Again we are using different definitions, we are back with Humpty Dumpty.
What you claim Lutherans believe is what Catholics believe. Augustine was a Catholic (all Christians were prior to the Reformation). We will not argue this here.
For me, Luther = single predestination, Calvinist = double predestination. Also, Luther = Pastor/exegist, Calvin = theologian/lawyer.
Catholics believe in prevenient (antecedent) grace, as my friend Prof Google (who is always correct) says
Prevenient grace is a Christian theological concept rooted in Arminian theology, though it appeared earlier in Catholic theology.
Luther or the Wesleys did not originate the idea of grace being a free gift of God, no more than Augustine. All Christians do have the NT.
In Catholic school I learned that grace is a gratuitous gift of God. Augustine held this prior to Luther. It may be unfair, but on his own a person cannot perform any meritorious act. Pelagians differ from Catholics on what grace means.
You wrote ‘You’re speaking here of the role of faith. Justified by faith alone. Faith is a gift from God. This is a non-issue.’
We all agree faith is a gift and we are justified by faith. The ‘alone’ came in due to Luther.

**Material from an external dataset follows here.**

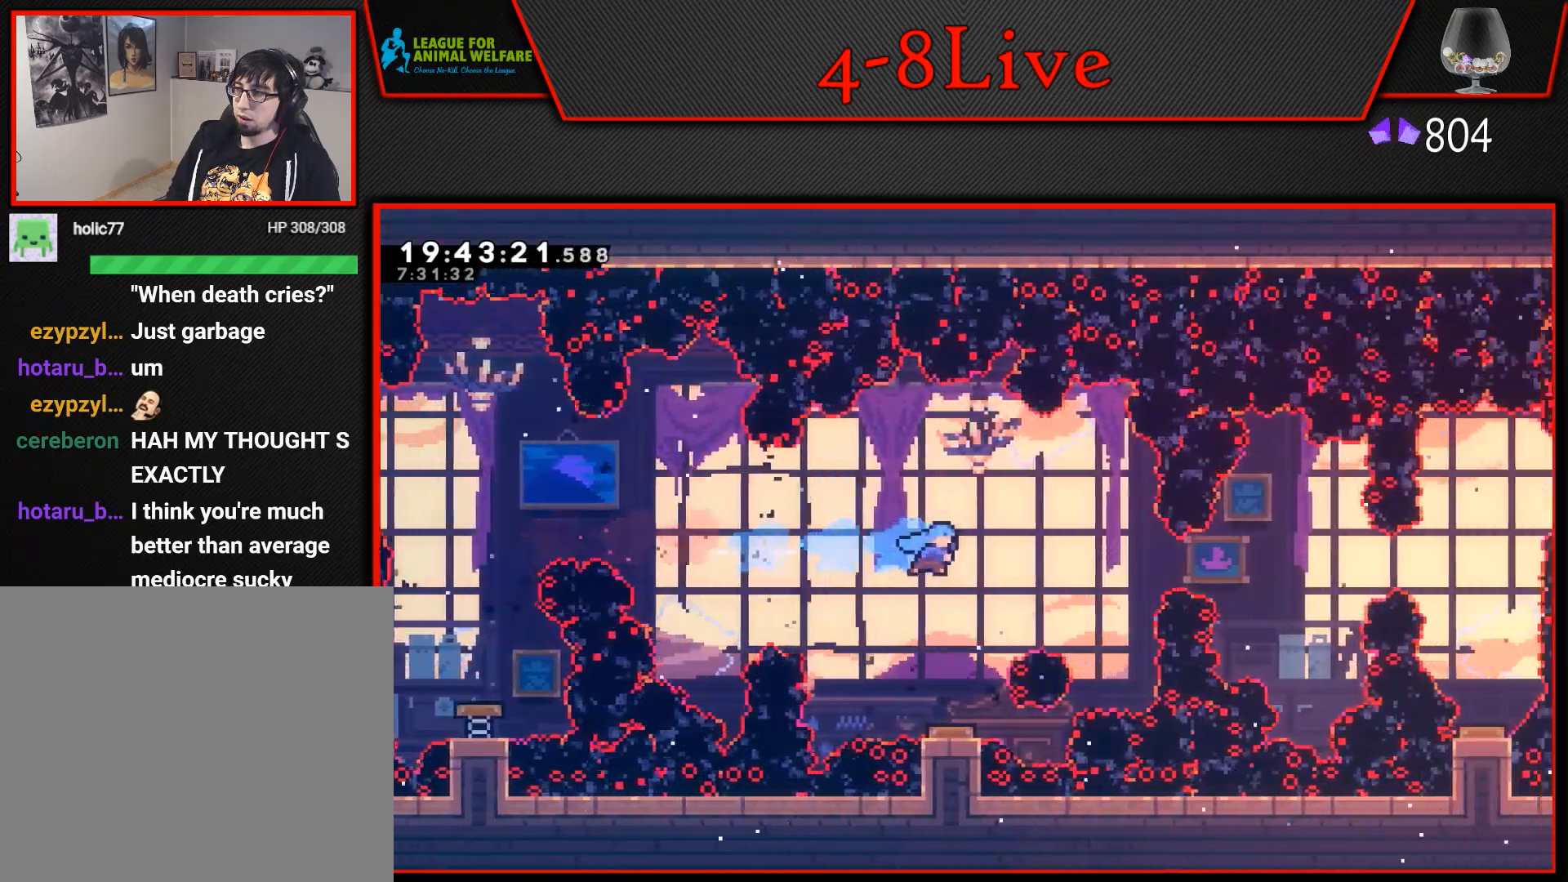
{"buttons": ["CROSS"], "events": [[100, "DPAD_RIGHT", "up"], [117, "DPAD_LEFT", "down"], [117, "DPAD_UP", "down"], [150, "DPAD_UP", "up"], [167, "DPAD_UP", "down"], [300, "DPAD_UP", "up"], [433, "DPAD_LEFT", "up"], [483, "CROSS", "down"]]}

It is not in the NT. In the KJV ‘alone’ is used four times in the context of being left alone always, never in one of the Solae senses.
For by grace you have been saved through faith, and this is not from you; it is the gift of God;g (Eph. 2:8 NAB)
We all have Paul and the Bible.
There is an issue for me.
In Ireland (Republic of) we usually mean Anglican when we use the term Protestant. They are usually closer to us than Lutherans. The defining point of being a Christian is the believe in Jesus as our Savior.
Usually when I submit a query to CAF I end up more confused that I usually am. Here I think there is clarity.
For Lutherans justification is not chosen, but for an Evangelical it is. Sounds odd!